Start of Block

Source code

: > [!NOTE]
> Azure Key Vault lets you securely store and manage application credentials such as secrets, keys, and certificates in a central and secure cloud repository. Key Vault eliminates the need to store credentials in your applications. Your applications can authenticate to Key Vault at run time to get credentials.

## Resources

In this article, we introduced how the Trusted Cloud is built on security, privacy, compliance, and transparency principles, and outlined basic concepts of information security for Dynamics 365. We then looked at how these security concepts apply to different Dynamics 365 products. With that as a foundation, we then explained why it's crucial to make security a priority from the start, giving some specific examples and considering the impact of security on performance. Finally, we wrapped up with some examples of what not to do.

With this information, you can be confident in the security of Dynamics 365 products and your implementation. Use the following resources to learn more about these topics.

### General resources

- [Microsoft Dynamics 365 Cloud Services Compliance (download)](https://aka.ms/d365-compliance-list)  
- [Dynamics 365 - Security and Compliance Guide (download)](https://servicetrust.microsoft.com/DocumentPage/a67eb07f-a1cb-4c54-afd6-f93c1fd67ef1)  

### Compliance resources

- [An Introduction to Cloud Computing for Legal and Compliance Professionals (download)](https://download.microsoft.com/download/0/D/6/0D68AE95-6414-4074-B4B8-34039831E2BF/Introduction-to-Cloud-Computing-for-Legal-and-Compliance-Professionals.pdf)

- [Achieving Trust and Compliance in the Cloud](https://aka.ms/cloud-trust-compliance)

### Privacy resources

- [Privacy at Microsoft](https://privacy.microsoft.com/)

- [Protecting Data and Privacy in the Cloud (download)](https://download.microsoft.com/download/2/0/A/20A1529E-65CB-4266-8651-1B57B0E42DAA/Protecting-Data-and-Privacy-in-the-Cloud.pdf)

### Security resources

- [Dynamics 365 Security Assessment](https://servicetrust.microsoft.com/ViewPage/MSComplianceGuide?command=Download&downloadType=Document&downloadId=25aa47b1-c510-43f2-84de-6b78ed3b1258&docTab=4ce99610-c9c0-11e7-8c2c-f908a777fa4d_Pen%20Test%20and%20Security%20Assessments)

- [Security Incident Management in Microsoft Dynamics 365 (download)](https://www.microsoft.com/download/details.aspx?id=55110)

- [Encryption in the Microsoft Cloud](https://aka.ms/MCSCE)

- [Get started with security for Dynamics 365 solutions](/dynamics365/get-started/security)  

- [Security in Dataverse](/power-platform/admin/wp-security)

End of Block

## WHAT TO DO:
The response must consist of the lines above, from the first one through the line containing "- [Privacy at", reproduced exactly.

## SOLVED PROBLEM:
Source code

: > [!NOTE]
> Azure Key Vault lets you securely store and manage application credentials such as secrets, keys, and certificates in a central and secure cloud repository. Key Vault eliminates the need to store credentials in your applications. Your applications can authenticate to Key Vault at run time to get credentials.

## Resources

In this article, we introduced how the Trusted Cloud is built on security, privacy, compliance, and transparency principles, and outlined basic concepts of information security for Dynamics 365. We then looked at how these security concepts apply to different Dynamics 365 products. With that as a foundation, we then explained why it's crucial to make security a priority from the start, giving some specific examples and considering the impact of security on performance. Finally, we wrapped up with some examples of what not to do.

With this information, you can be confident in the security of Dynamics 365 products and your implementation. Use the following resources to learn more about these topics.

### General resources

- [Microsoft Dynamics 365 Cloud Services Compliance (download)](https://aka.ms/d365-compliance-list)  
- [Dynamics 365 - Security and Compliance Guide (download)](https://servicetrust.microsoft.com/DocumentPage/a67eb07f-a1cb-4c54-afd6-f93c1fd67ef1)  

### Compliance resources

- [An Introduction to Cloud Computing for Legal and Compliance Professionals (download)](https://download.microsoft.com/download/0/D/6/0D68AE95-6414-4074-B4B8-34039831E2BF/Introduction-to-Cloud-Computing-for-Legal-and-Compliance-Professionals.pdf)

- [Achieving Trust and Compliance in the Cloud](https://aka.ms/cloud-trust-compliance)

### Privacy resources

- [Privacy at Microsoft](https://privacy.microsoft.com/)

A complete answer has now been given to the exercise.